Task to complete:
Copy each line of the material below that includes the string "neck".

Given data:
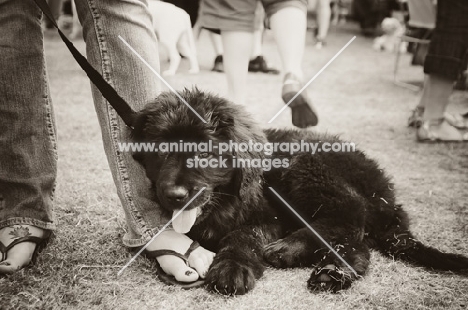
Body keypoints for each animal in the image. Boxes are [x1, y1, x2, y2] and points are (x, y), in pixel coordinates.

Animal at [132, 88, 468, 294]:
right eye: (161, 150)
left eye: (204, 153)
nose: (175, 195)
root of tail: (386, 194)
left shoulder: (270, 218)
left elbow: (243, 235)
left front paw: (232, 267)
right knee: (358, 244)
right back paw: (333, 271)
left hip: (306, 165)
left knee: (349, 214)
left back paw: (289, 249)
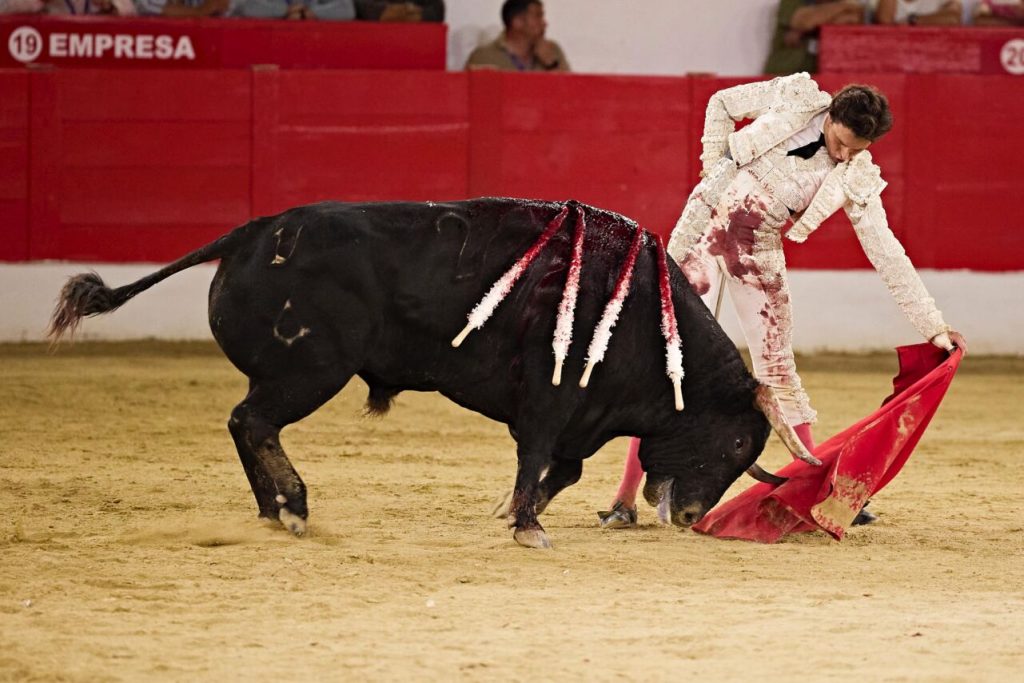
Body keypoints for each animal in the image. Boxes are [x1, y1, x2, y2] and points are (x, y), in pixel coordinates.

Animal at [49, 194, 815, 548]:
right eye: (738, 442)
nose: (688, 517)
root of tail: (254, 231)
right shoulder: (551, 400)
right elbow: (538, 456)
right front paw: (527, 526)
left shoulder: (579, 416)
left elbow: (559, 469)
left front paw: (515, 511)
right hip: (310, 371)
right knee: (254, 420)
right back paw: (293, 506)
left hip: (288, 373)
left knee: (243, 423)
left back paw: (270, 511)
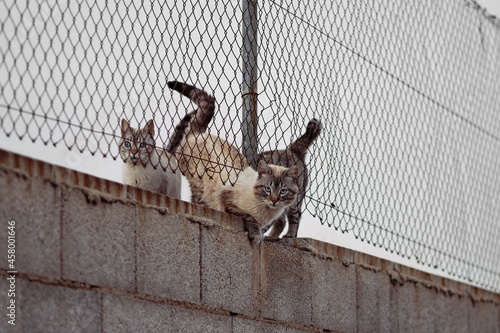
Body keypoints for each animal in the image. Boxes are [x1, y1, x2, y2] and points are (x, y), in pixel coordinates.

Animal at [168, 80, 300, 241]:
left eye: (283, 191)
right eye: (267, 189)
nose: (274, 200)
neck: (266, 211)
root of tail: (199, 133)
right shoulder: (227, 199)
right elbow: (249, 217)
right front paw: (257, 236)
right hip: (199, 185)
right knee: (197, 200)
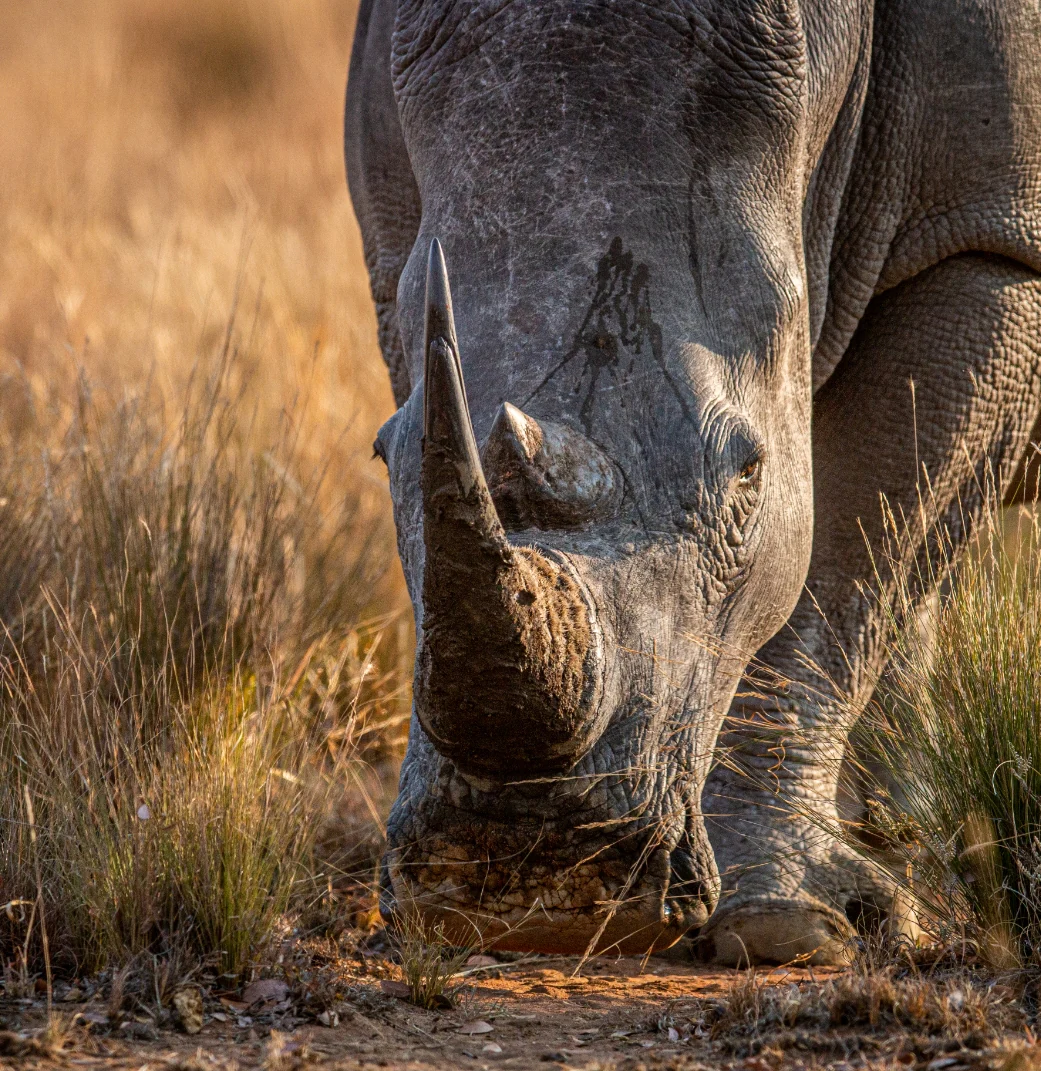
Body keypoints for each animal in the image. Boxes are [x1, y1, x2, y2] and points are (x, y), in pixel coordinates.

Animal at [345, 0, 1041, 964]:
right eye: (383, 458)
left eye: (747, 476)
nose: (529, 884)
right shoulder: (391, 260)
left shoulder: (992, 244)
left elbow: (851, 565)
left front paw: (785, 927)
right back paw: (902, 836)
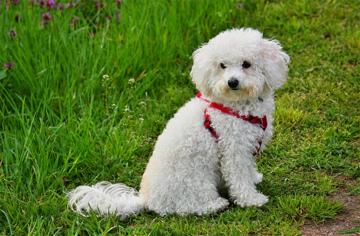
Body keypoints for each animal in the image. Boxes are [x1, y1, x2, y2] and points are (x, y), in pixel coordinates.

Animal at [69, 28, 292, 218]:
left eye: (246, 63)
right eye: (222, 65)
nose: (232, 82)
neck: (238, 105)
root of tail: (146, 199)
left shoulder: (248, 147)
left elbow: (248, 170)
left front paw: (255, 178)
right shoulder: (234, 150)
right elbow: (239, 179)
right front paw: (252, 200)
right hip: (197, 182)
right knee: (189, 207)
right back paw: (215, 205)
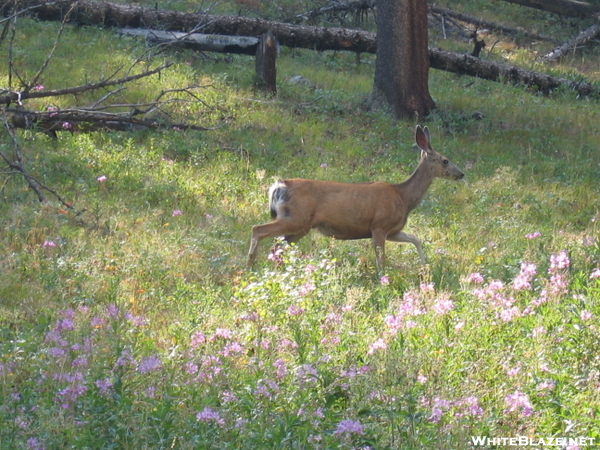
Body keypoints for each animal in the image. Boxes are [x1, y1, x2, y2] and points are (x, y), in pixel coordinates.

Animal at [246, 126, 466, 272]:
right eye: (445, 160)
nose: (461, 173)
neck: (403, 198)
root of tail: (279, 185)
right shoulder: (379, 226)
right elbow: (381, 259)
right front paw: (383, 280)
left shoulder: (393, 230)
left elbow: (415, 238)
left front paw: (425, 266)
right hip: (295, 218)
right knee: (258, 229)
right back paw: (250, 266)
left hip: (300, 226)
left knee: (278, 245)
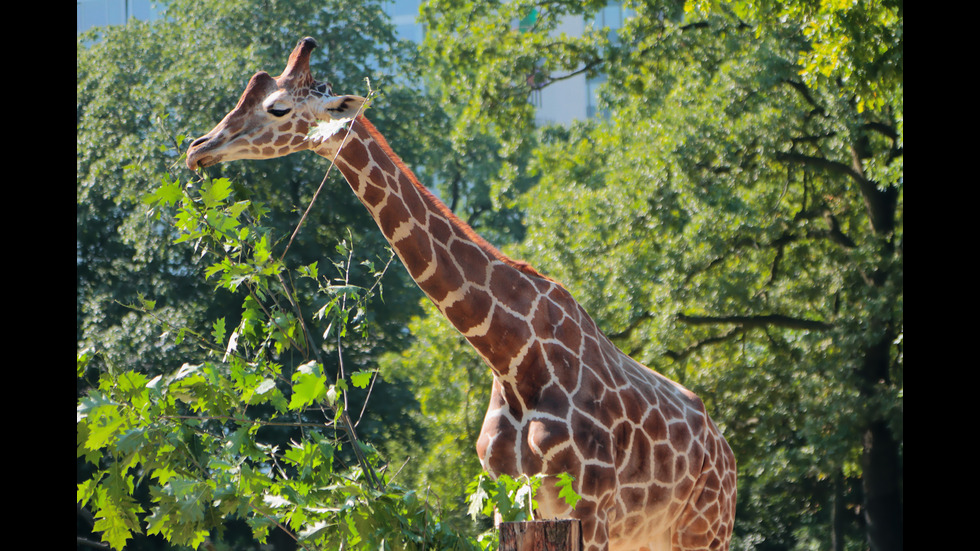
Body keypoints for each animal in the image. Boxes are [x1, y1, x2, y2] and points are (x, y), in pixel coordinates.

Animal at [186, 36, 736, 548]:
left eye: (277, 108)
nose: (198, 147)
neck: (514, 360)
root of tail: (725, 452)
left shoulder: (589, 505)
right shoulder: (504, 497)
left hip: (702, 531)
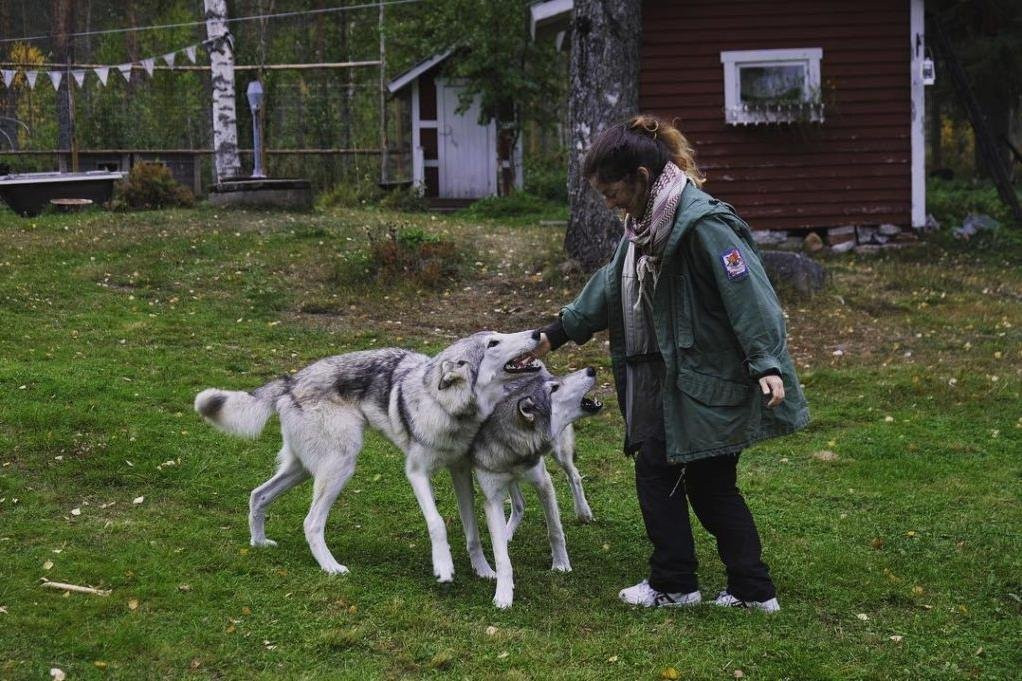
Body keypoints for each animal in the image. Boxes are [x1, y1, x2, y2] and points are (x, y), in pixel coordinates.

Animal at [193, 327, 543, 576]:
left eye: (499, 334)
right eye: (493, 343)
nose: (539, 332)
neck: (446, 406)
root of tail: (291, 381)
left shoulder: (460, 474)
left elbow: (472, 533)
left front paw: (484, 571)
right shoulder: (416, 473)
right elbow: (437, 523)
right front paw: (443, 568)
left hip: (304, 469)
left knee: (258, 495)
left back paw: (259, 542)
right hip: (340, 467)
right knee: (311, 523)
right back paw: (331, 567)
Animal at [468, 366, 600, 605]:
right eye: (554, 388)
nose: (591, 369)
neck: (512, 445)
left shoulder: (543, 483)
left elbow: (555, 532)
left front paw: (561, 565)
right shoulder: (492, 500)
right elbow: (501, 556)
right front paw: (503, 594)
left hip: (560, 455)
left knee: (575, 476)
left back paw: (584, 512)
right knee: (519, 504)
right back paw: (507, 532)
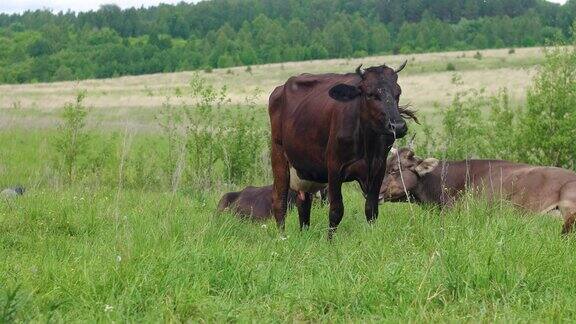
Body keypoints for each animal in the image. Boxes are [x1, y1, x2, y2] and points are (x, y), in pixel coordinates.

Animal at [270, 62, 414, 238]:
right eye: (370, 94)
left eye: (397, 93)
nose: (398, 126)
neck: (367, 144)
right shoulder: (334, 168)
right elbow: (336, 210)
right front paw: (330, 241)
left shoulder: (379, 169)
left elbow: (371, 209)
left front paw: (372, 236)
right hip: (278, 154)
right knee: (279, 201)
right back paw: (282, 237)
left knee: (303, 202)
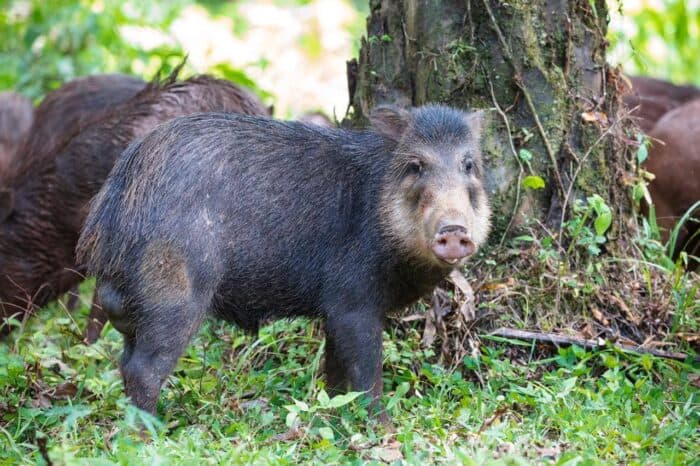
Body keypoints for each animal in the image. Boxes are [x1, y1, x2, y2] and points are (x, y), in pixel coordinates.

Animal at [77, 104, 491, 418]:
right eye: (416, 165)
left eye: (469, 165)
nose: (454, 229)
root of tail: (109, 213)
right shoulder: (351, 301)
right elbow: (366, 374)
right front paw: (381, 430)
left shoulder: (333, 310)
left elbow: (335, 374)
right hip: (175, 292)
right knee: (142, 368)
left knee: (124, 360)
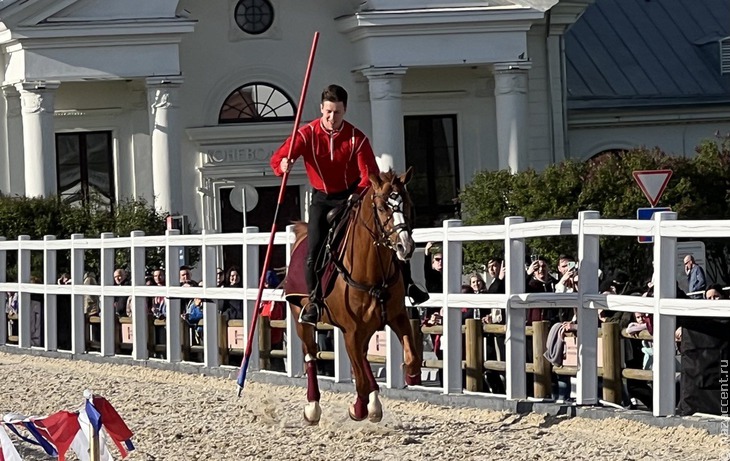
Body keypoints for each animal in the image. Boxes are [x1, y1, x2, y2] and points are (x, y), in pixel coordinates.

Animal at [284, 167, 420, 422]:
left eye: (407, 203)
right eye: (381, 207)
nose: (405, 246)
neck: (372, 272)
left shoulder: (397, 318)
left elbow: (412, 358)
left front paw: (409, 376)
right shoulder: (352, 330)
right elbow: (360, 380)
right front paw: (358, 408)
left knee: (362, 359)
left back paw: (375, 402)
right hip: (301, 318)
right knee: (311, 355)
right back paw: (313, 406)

Finished task:
neck: (266, 211)
neck: (238, 105)
neck: (403, 198)
neck: (514, 360)
neck: (446, 406)
neck: (512, 445)
neck: (367, 144)
neck: (372, 272)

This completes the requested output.